Changed in version 3.0.0rc9: Validation no longer occurs upon serialization.

dumps(obj, *args, many=None, **kwargs)

Same as dump(), except return a JSON-encoded string.

Parameters:

obj (Any) – The object to serialize.
many (bool | None) – Whether to serialize obj as a collection. If None, the value for self.many is used.

Returns:

A json string

Added in version 1.0.0.

Changed in version 3.0.0b7: This method returns the serialized data rather than a (data, errors) duple. A ValidationError is raised if obj is invalid.

error_messages: dict[str, str] = {}: Overrides for default schema-level error messages

fields: dict[str, Field]: Dictionary mapping field_names -> Field objects

classmethod from_dict(fields, *, name='GeneratedSchema')

Generate a Schema <marshmallow.Schema> class given a dictionary of fields.

from marshmallow import Schema, fields

PersonSchema = Schema.from_dict({"name": fields.Str()})
print(PersonSchema().load({"name": "David"}))  # => {'name': 'David'}

Generated schemas are not added to the class registry and therefore cannot be referred to by name in Nested fields.

Parameters:

fields (dict[str, Field]) – Dictionary mapping field names to field instances.
name (str) – Optional name for the class, which will appear in the repr for the class.

Return type:

type[Schema]

Added in version 3.0.0.

get_attribute(obj, attr, default)

Defines how to pull values from an object to serialize.

Changed in version 3.0.0a1: Changed position of obj and attr.

Parameters:

obj (Any)
attr (str)
default (Any)

classmethod get_model()

Return the model associated to this schema.

Return type:: type[TypeVar(T)] | None
Returns:: Model associated to this schema.

handle_error(error, data, *, many, **kwargs)

Custom error handler function for the schema.

Parameters:

error (ValidationError) – The ValidationError raised during (de)serialization.
data (Any) – The original input data.
many (bool) – Value of many on dump or load.
partial – Value of partial on load.

Changed in version 3.0.0rc9: Receives many and partial (on deserialization) as keyword arguments.

Problems to work on =>
**A)** Why can't schemas produced by from_dict be referred to by name in Nested fields, according to the Schema API reference?
**B)** Quote the part of the Schema API reference that starts with the words containing "Added in version 3.0.0." and finishes with "default (Any)".
**C)** Write what comes next in the Schema API reference, picking up after its final line.
The records come from a separate source and are unrelated to the Schema API reference.

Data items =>
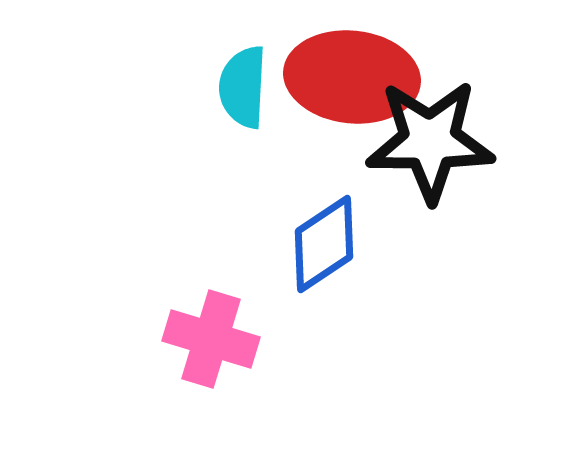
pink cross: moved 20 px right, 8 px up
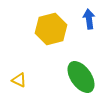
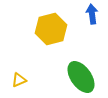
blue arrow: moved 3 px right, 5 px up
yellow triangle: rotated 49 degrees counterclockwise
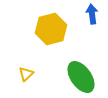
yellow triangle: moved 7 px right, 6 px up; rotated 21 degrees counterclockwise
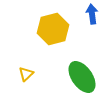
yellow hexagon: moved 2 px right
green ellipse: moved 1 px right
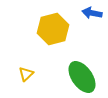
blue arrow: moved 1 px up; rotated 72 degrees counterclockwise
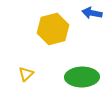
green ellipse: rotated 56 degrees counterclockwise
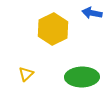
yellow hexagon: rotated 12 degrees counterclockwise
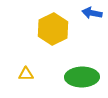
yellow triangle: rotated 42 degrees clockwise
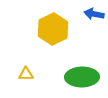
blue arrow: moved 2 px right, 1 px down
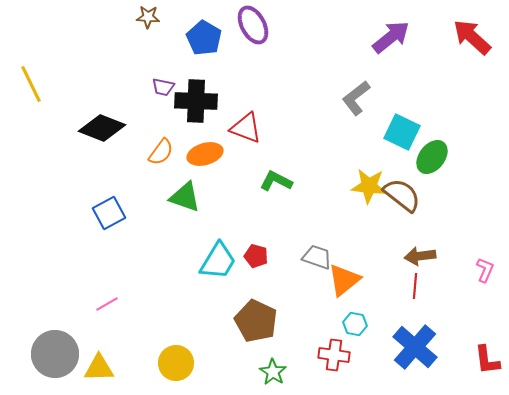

Expected results =>
**A)** They are not added to the class registry.

**B)**
Added in version 3.0.0.

get_attribute(obj, attr, default)

Defines how to pull values from an object to serialize.

Changed in version 3.0.0a1: Changed position of obj and attr.

Parameters:

obj (Any)
attr (str)
default (Any)

**C)**
load(data, *, many=None, partial=None, unknown=None)

Deserialize a data structure to an object defined by this Schema’s fields.

Parameters:

data (Union[Mapping[str, Any], Iterable[Mapping[str, Any]]]) – The data to deserialize.
many (bool | None) – Whether to deserialize data as a collection. If None, the value for self.many is used.
partial (Union[bool, Sequence[str], AbstractSet[str], None]) – Whether to ignore missing fields and not require any fields declared. Propagates down to Nested fields as well. If its value is an iterable, only missing fields listed in that iterable will be ignored. Use dot delimiters to specify nested fields.
unknown (str | None) – Whether to exclude, include, or raise an error for unknown fields in the data. Use EXCLUDE, INCLUDE or RAISE. If None, the value for self.unknown is used.

Returns:

Deserialized data

Added in version 1.0.0.

Changed in version 3.0.0b7: This method returns the deserialized data rather than a (data, errors) duple. A ValidationError is raised if invalid data are passed.

loads(json_data, *, many=None, partial=None, unknown=None, **kwargs)

Same as load(), except it uses marshmallow.Schema.Meta.render_module to deserialize the passed string before passing data to load().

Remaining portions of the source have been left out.